Nada impede Allan de atender alguns pedidos especiais. A seleção brasileira de judô, por exemplo, solicitou a culinária japonesa em todos os jantares. Um atleta do Rio Grande do Norte disse que não poderia faltar cuscuz no café da manhã. Nos eventos teste, o chef preparou ovos fritos para a delegação de atletismo. Desses "abraços" nasceram amizades.

"Acabei conhecendo muitos atletas. Criei um carinho pelo handebol feminino, a gente troca receitas até. Admiro muito a Ana Marcela, da maratona aquática, Martine e Kahena, da vela... O pessoal do atletismo também é demais. Eles colocavam pagode na cozinha, pediam um ovinho frito: 'Ô chef, não dá pra fritar um ovinho pra gente?'. E a gente fez. 'Gema mole ou gema dura?'", completou o chef.

Os bastidores da cozinha do chef Allan

Além da complexidade para chegar a um denominador comum de uma delegação com atletas de diferentes esportes, Allan viajou o Japão para ensinar a japoneses sobre a culinária brasileira. Em alguns momentos, sem a presença de tradutores, a interação era via paladar e olhos atentos.

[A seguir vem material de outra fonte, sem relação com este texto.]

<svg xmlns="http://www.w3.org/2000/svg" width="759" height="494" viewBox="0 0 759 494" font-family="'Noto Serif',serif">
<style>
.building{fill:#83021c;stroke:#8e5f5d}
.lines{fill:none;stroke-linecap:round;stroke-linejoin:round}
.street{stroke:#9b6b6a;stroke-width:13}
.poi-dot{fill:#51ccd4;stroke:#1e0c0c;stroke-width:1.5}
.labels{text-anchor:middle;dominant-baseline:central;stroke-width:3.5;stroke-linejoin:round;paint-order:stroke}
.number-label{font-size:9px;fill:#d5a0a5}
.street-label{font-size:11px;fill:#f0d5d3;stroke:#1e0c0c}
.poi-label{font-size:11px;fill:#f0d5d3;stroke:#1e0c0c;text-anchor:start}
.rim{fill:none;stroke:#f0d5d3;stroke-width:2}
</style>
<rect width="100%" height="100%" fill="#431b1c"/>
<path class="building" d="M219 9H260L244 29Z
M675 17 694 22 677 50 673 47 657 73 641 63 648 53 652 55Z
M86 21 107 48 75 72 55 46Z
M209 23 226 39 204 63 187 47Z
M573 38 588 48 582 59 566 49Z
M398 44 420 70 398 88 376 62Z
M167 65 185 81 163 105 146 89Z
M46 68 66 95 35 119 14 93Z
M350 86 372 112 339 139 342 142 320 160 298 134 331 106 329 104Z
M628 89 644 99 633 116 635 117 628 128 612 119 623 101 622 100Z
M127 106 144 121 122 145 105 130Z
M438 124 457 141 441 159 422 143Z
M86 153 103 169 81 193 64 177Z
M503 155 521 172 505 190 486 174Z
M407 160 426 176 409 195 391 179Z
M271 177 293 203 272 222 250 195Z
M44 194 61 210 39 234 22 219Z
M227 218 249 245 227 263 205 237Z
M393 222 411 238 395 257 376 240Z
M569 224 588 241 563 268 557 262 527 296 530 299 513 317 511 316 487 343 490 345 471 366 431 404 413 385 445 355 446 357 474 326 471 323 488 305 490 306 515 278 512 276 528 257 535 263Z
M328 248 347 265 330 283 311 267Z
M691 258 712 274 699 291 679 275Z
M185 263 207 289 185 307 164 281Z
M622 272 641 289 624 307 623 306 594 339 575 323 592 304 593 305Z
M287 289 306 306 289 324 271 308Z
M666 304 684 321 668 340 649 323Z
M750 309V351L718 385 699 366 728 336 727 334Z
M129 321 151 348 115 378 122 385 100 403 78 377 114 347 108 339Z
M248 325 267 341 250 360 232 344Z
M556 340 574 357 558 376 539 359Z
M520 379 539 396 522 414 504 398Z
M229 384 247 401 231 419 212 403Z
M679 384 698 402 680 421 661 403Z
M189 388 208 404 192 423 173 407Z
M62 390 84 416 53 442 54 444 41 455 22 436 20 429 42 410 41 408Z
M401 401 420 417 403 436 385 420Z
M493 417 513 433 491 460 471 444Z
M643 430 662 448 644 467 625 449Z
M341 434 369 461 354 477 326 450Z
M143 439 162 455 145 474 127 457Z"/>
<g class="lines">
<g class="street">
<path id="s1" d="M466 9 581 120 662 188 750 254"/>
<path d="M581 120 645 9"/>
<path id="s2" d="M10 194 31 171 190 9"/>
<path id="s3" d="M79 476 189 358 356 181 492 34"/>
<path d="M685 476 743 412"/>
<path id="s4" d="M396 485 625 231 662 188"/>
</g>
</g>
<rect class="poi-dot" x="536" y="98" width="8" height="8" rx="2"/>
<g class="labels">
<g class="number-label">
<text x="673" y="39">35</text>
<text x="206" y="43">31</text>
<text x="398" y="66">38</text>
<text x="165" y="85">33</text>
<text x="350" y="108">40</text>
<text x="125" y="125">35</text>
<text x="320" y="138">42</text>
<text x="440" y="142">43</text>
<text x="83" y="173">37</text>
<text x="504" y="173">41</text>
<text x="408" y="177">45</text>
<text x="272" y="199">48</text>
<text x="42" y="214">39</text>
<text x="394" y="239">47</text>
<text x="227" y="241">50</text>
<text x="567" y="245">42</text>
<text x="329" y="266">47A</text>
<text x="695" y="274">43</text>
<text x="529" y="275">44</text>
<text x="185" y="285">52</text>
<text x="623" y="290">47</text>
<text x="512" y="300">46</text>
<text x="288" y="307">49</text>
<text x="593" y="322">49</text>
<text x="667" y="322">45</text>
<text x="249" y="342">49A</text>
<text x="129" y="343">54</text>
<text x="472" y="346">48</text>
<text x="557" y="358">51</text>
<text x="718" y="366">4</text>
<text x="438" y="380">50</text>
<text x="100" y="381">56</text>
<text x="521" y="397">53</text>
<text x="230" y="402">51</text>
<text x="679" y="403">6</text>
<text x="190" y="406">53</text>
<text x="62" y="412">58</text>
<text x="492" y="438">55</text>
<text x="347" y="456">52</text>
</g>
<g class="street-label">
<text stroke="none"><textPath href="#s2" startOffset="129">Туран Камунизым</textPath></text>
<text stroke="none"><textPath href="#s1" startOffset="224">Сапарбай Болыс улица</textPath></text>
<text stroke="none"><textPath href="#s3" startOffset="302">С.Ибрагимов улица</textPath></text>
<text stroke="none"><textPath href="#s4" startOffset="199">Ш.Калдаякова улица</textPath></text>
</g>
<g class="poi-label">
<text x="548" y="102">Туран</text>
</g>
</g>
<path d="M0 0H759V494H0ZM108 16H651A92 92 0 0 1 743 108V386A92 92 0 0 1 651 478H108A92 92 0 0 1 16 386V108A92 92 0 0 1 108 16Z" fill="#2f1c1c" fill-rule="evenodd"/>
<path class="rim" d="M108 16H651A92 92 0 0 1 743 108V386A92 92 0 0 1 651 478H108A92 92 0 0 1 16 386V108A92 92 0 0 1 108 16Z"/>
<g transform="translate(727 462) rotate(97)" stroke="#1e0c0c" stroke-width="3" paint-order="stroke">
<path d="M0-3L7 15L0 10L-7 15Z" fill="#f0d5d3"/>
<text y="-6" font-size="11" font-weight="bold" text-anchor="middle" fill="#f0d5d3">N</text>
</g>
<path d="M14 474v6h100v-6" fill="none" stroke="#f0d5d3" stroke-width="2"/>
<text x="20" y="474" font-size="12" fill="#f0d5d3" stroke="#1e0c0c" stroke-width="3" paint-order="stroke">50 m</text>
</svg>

"Pensamos que era só chegar e treinar equipes de cozinha. Foi muito mais que isso. No Japão, eles trabalham de uma forma diferente com o corte de animais. Eles moem uma parte da carne de boi que, às vezes, a gente não usa para moer, cozinham o que não usamos para cozinhar. É diferente, principalmente para o nosso tipo de culinária", explicou o chef que tem 15 anos de experiência.

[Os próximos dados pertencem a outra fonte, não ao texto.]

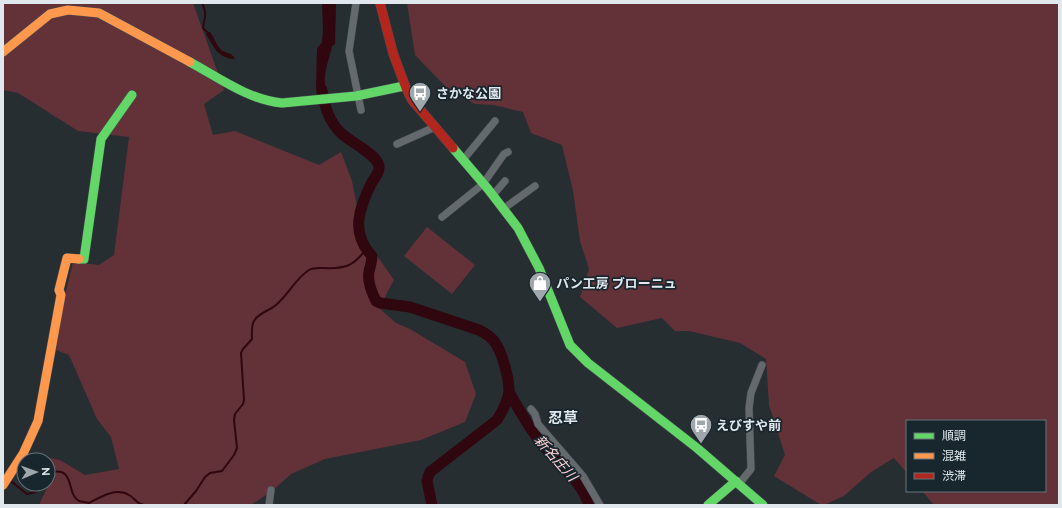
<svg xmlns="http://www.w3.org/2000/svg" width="1062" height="508" font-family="Raleway,'Noto Sans JP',sans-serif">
<rect width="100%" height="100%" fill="#262e32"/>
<path fill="#633138" d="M3 3H193L224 90 204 104 213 135 235 131 319 165 341 152 352 181 360 222 366 240 394 280 379 308 396 323 410 329 465 362 476 394 465 422 421 440 325 459 291 474 272 491 251 505H39L48 486 55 479 48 460 45 457 60 460 85 475 119 469 111 437 97 419 69 355 56 350 66 291 73 262 99 265 114 255 129 137 78 131 18 93 3 90Z
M407 3H1059V505H934L922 491H1045V421H907V473L894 458 871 472 844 496 824 505H821L774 476 785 455 769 405 766 359 740 343 689 331H675L662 318 617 328 580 297 589 269 580 241 573 191 562 145 531 133 523 112 494 105 475 104 449 90 415 55Z
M427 227 475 265 452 294 404 256Z"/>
<path fill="#30060f" d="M322 3H336L335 44 332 46C329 62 320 78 328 94L317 95 316 87 317 49 322 42 323 30Z
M208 32H210C214 37 216 44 220 49 225 54 231 51 235 59 217 58 214 47 206 34Z"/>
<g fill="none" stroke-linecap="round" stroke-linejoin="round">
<path stroke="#30060f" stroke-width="2" d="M202 3C208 15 204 17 203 28L207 32
M48 473C77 465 65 493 79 501 82 502 86 502 89 503 100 497 117 487 129 495 136 499 136 504 145 505
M12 482 27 494 36 492 40 484
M184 505 196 491 205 477 210 473 222 471 234 455 237 448 234 420 235 414 243 404 244 400 241 353 243 349 252 339C252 334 251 326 254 321 258 313 269 311 276 305 288 295 296 278 309 270 314 267 319 268 324 268 345 269 354 266 366 249"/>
<path stroke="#30060f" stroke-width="11" d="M322 90C324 105 329 121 340 132 348 141 376 153 379 166 380 172 375 177 372 182 359 208 350 233 372 256 372 262 370 266 369 272 367 282 372 293 376 301L380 303 410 307 479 330C485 333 490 336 494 341 502 351 509 378 509 391 508 401 502 412 497 420L430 472 428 477 427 481 432 505
M509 392C519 410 529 428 542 444 559 466 580 478 589 505"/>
<g stroke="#464c50" stroke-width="8">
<path id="street" d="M356 3 349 51 361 110
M397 144 435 127
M463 160 495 121
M493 195 505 181
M503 209 535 186
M442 217 483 184 504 154 508 152
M531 409 535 414 538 424 583 476 600 505
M739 484 751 469 749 408 751 393 762 365
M269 505 271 490"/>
</g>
<g stroke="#464c50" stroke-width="10">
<path id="fast" d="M190 62C219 78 249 100 282 103L356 96 404 86
M453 148 488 189 518 228 539 268 570 345 588 363 697 448 763 505
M79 259H84L101 139 132 95
M708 505 736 481"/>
</g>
<g stroke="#464c50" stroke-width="10">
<path id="slow" d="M3 52 50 14 68 10 99 13 190 62
M3 485 23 454 38 421 61 295 59 290 67 258 79 259"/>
</g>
<g stroke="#464c50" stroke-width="10">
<path id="jam" d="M380 3 393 53 406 88 412 100 453 148"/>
</g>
<use href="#street" stroke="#63696c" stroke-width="7"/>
<use href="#fast" stroke="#63d668" stroke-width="9"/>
<use href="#slow" stroke="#ff974d" stroke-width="9"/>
<use href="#jam" stroke="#b3261e" stroke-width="9"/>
</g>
<defs>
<g id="bus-pin" transform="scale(1.15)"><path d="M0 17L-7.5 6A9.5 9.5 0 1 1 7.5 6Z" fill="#9fa7ac" stroke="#18262d"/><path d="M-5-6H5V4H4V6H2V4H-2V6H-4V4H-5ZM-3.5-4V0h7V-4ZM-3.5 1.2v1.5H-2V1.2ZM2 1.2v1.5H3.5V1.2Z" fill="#fff"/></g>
<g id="shop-pin" transform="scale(1.15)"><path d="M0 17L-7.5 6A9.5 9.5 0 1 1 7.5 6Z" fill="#9fa7ac" stroke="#18262d"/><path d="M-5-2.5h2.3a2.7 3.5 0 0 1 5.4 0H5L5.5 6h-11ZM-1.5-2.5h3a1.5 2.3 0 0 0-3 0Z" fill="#fff"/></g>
</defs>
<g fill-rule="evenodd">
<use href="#bus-pin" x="420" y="93"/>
<use href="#shop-pin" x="540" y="283"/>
<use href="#bus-pin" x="701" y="425"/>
</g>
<g text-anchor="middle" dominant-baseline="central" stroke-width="3.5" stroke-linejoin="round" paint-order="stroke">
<g font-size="13" font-weight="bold" fill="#e0e8ed" stroke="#18262d" text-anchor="start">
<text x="436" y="93">さかな公園</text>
<text x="556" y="283">パン工房 ブローニュ</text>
<text x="716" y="425">えびすや前</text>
</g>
<g font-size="14" font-style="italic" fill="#ffd2d5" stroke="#18262d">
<text transform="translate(556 458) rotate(49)">新名庄川</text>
</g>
<g font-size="15" font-weight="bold" fill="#e0e8ed" stroke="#18262d">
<text x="563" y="418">忍草</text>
</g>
</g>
<rect width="1062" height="508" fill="none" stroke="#e0e8ed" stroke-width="8"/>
<rect x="906" y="420" width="140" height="72" fill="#18262d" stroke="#68747a"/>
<rect x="914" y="433" width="20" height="6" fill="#63d668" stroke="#68747a"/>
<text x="942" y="440" font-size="12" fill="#e0e8ed">順調</text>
<rect x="914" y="453" width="20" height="6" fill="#ff974d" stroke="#68747a"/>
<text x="942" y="460" font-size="12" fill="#e0e8ed">混雑</text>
<rect x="914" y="473" width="20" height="6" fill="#b3261e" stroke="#68747a"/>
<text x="942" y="480" font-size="12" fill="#e0e8ed">渋滞</text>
<g transform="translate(36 472) rotate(88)"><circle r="19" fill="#18262d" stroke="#68747a"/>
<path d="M0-3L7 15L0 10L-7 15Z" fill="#9fa7ac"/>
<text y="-6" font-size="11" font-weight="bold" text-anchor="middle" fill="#e0e8ed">N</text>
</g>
</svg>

"Foram dois anos de ajuste. Trabalhei com tradutores, porque em muitos lugares não se fala inglês. Fizemos apresentação como o mapa do boi, explicamos que parte os brasileiros usavam para cada coisa na culinária. Em alguns lugares, montamos cozinhas do zero. Até as áreas de lavar louça a gente instalou", acrescentou Allan.

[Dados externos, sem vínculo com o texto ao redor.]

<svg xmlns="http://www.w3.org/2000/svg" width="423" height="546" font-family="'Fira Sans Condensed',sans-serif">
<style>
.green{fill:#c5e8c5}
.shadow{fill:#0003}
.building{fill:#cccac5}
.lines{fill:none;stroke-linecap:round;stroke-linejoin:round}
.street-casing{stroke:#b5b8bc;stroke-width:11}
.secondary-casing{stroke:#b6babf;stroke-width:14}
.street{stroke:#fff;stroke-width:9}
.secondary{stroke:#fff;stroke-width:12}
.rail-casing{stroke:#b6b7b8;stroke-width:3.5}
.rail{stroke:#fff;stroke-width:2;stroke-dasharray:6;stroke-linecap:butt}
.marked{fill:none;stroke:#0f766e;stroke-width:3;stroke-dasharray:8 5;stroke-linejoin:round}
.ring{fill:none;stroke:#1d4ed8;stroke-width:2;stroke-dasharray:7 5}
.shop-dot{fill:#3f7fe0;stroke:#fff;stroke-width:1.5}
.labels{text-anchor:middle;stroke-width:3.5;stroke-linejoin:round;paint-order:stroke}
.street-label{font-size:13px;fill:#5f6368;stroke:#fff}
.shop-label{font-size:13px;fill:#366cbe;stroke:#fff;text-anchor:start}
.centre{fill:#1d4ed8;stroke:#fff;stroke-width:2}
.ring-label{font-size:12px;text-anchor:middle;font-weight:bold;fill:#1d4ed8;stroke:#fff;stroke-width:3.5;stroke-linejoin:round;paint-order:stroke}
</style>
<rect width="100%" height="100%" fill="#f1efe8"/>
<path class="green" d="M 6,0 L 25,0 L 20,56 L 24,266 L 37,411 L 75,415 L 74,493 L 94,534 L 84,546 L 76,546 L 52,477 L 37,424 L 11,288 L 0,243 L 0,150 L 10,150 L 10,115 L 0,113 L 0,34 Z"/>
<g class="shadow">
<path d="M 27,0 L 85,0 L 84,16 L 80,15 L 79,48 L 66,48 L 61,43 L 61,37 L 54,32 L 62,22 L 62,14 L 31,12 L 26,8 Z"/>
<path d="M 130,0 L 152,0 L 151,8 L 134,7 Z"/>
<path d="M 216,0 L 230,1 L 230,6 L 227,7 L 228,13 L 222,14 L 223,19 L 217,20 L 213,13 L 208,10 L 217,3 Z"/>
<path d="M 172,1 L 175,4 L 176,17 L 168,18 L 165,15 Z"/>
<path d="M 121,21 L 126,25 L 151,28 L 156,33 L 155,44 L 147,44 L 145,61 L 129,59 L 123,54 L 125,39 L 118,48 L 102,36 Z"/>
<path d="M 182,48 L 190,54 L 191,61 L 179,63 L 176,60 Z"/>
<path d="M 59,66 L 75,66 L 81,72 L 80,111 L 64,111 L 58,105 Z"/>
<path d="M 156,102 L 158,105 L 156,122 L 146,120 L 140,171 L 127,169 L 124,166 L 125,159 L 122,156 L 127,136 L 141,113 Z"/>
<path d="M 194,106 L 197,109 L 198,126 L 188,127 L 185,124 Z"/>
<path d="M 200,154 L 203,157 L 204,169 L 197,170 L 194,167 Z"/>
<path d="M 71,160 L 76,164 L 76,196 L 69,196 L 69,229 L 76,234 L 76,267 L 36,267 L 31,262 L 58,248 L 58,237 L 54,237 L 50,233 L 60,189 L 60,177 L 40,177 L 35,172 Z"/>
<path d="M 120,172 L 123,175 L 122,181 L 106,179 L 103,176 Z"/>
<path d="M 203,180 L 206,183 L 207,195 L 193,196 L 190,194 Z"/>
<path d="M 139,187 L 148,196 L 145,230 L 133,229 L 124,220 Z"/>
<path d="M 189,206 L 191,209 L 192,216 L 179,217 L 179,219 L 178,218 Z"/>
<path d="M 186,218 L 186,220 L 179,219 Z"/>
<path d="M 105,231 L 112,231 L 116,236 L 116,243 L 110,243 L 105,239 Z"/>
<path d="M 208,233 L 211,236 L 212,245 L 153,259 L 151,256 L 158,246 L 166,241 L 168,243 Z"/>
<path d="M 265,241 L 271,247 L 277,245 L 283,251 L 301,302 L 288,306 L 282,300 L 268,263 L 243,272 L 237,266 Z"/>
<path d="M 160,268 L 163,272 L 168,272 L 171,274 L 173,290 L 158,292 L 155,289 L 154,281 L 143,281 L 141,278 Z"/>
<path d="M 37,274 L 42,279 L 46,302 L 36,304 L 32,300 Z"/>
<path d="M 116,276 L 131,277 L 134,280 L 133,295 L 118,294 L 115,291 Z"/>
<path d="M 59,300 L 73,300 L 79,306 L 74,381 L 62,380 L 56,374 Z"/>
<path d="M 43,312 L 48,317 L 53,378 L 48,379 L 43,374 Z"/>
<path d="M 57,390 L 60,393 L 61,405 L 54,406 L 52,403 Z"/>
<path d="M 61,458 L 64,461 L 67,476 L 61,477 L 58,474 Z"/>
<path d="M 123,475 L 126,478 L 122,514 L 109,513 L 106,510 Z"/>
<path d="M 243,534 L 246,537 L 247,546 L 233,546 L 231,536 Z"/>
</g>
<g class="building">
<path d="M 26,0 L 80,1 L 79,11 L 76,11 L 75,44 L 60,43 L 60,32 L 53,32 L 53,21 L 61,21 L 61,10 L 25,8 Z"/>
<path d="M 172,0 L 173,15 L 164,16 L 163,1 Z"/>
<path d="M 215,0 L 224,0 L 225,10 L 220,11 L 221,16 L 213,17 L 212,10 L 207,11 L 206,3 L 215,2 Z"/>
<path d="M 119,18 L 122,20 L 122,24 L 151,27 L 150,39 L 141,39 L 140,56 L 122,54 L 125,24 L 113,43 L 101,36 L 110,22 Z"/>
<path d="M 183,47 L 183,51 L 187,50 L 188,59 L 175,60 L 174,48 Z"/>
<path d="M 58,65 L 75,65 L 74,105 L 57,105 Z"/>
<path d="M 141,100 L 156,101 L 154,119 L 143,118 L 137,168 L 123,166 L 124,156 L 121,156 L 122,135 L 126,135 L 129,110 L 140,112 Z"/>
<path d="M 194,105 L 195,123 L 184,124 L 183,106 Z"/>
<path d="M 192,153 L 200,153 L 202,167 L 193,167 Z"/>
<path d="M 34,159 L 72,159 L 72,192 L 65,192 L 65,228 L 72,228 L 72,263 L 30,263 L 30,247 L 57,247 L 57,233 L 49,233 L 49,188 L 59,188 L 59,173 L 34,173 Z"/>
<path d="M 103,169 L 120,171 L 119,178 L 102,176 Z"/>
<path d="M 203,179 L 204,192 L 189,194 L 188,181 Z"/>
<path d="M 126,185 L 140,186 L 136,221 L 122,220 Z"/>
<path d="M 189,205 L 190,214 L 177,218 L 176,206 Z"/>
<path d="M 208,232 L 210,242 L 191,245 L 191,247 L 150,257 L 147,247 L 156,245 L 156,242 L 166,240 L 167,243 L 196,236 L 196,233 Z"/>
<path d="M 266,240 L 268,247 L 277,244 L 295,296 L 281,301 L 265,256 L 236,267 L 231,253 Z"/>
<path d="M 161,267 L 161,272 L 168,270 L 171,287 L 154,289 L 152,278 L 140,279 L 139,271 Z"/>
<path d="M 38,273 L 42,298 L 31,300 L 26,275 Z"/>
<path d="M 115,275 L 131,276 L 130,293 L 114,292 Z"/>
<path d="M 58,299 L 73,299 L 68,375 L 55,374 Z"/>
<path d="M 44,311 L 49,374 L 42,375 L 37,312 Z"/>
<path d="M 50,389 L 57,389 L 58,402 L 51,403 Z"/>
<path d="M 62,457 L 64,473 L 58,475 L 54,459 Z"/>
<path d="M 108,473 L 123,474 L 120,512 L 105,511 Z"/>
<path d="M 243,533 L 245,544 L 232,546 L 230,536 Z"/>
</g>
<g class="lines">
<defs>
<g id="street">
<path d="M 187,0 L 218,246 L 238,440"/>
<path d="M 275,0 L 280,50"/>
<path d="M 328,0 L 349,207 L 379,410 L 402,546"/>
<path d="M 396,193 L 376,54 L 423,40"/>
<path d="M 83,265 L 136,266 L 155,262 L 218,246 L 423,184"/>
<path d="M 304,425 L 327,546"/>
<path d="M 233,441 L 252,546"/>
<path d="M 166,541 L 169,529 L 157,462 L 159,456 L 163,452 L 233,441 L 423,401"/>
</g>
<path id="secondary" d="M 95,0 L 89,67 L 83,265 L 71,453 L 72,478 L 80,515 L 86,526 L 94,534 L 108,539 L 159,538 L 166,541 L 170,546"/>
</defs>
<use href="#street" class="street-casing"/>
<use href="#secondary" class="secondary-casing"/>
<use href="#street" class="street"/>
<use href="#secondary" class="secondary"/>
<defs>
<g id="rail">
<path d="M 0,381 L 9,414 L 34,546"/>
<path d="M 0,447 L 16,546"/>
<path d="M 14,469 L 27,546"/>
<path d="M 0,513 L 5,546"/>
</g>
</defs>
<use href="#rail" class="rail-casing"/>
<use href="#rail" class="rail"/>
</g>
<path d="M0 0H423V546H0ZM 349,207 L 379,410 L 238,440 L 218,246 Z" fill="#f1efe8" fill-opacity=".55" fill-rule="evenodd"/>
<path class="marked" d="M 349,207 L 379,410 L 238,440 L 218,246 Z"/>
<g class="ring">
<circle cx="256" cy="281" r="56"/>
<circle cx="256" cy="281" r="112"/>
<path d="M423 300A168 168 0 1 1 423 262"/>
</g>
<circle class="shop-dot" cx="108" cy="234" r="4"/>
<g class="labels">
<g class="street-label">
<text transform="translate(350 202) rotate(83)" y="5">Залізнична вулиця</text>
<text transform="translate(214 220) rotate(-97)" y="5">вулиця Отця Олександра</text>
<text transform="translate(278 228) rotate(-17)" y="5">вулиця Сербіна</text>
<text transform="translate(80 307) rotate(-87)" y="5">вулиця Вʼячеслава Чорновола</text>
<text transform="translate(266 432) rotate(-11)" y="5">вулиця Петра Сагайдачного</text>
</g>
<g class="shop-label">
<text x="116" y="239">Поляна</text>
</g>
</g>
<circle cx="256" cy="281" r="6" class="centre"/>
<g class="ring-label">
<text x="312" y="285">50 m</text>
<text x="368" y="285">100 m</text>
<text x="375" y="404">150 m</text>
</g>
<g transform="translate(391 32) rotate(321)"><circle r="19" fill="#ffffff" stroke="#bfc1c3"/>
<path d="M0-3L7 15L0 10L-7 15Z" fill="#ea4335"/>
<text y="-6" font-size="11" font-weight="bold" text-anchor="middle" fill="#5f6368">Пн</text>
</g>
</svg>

Alguns dos restaurantes terão uma cozinha só com funcionários japoneses, com apenas um brasileiro para ser o "olho" de Allan durante os Jogos. Mesmo assim, o chef ficará circulando pelo país para acompanhar a operação de suas cozinhas.

"É muita gente, muita comida, muito detalhe. São nove bases. Eu vou começar no centro de Tóquio. Lá, tem um sistema de transporte muito eficiente. Eu consigo chegar em uma hora em locais a 300 quilômetros de distância. A ideia é ir ficando nos três primeiros dias de funcionamento de cada base, aí, depois, vou circulando, e no fim, vou passando para me despedir", disse o chef.

"Estamos esperando os atletas de braços abertos. Torcemos para que tudo dê certo e que cheguem saudáveis e partam saudáveis, felizes pela experiência de terem vivido os Jogos e ter comido comida brasileira no Japão", concluiu.